(Saved entries)
•••••

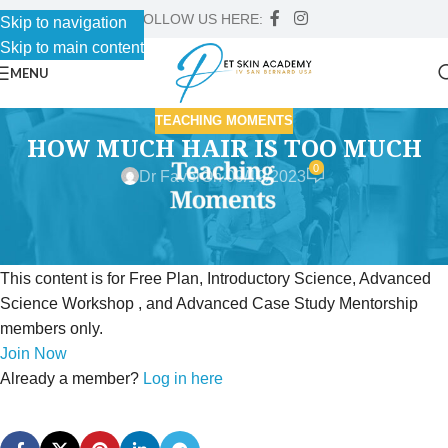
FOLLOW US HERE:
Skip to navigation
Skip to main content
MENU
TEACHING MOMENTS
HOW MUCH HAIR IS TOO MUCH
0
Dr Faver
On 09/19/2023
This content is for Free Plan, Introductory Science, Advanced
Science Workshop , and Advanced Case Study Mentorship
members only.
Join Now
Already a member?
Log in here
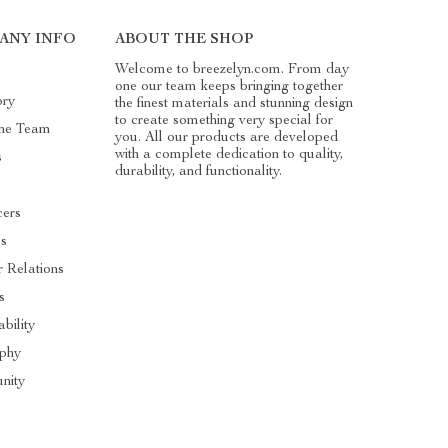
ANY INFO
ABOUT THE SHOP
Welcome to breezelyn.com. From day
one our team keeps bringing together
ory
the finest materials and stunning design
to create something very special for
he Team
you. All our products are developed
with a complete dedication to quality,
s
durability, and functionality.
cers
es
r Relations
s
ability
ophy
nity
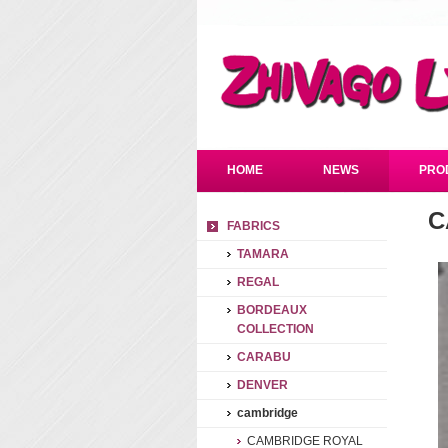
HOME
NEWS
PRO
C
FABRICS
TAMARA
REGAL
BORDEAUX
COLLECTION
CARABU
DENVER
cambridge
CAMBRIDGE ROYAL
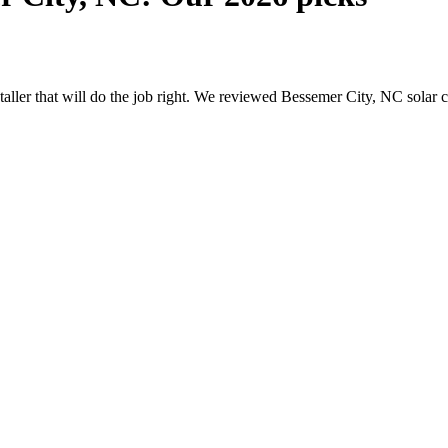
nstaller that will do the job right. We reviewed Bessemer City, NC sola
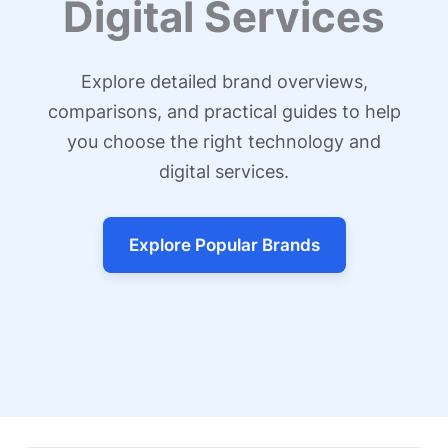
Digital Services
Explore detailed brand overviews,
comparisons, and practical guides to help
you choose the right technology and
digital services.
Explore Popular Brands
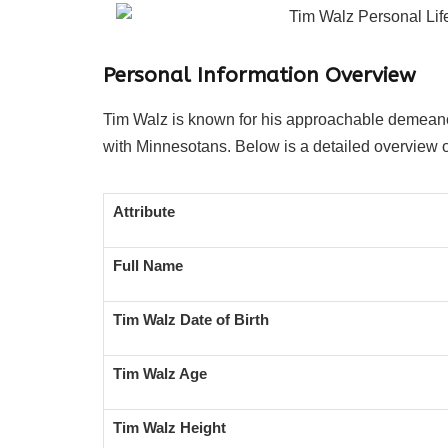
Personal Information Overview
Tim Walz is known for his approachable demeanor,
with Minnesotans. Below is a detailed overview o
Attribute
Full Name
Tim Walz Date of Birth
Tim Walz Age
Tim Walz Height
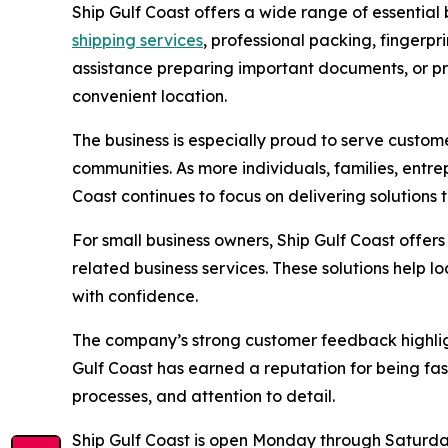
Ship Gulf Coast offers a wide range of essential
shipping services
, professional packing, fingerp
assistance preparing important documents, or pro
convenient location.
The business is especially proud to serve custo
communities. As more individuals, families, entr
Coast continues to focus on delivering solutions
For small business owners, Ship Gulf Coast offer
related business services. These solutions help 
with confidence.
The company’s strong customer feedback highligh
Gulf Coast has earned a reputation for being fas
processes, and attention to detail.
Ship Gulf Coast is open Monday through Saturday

•••••

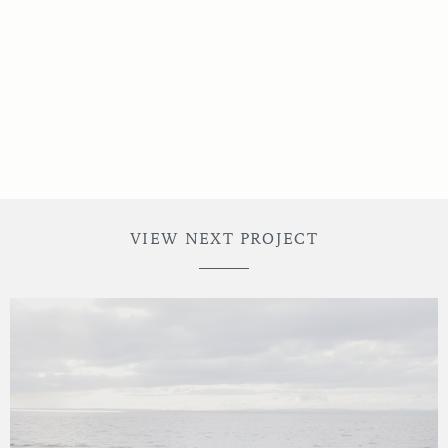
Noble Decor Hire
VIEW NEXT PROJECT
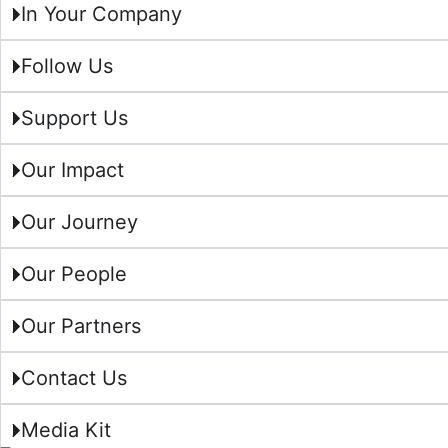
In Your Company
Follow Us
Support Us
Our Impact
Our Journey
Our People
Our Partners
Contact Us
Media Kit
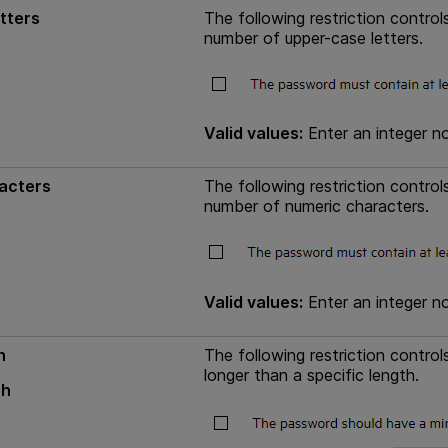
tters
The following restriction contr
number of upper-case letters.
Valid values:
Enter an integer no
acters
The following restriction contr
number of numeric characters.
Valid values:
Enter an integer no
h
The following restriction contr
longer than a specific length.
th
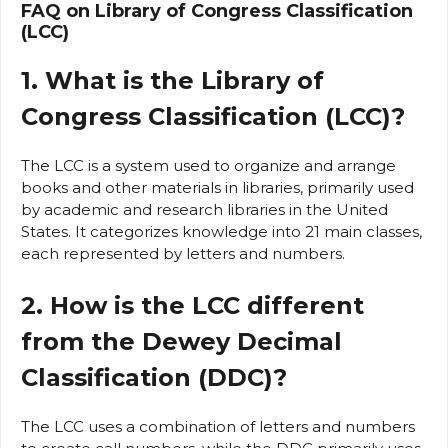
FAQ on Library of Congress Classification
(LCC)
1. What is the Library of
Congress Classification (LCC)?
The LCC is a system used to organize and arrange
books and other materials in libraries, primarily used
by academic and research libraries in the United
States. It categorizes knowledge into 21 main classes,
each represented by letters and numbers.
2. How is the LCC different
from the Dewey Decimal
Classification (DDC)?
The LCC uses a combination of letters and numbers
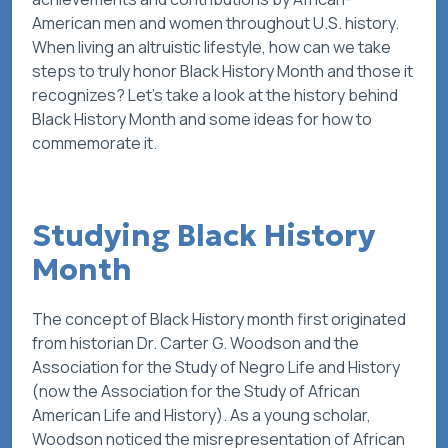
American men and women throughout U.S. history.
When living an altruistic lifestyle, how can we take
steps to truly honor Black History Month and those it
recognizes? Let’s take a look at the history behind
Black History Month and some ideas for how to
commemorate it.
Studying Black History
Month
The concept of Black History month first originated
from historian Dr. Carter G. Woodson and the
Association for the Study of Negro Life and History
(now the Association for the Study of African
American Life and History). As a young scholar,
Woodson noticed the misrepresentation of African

•••••

Rewrite the records from the line with "Personal Information Overview" up to and including the line with "Tim Walz Height" as a numbered list, omitting any blank lines.

- [Task output]:
1. Personal Information Overview
2. Tim Walz is known for his approachable demeanor,
3. with Minnesotans. Below is a detailed overview o
4. Attribute
5. Full Name
6. Tim Walz Date of Birth
7. Tim Walz Age
8. Tim Walz Height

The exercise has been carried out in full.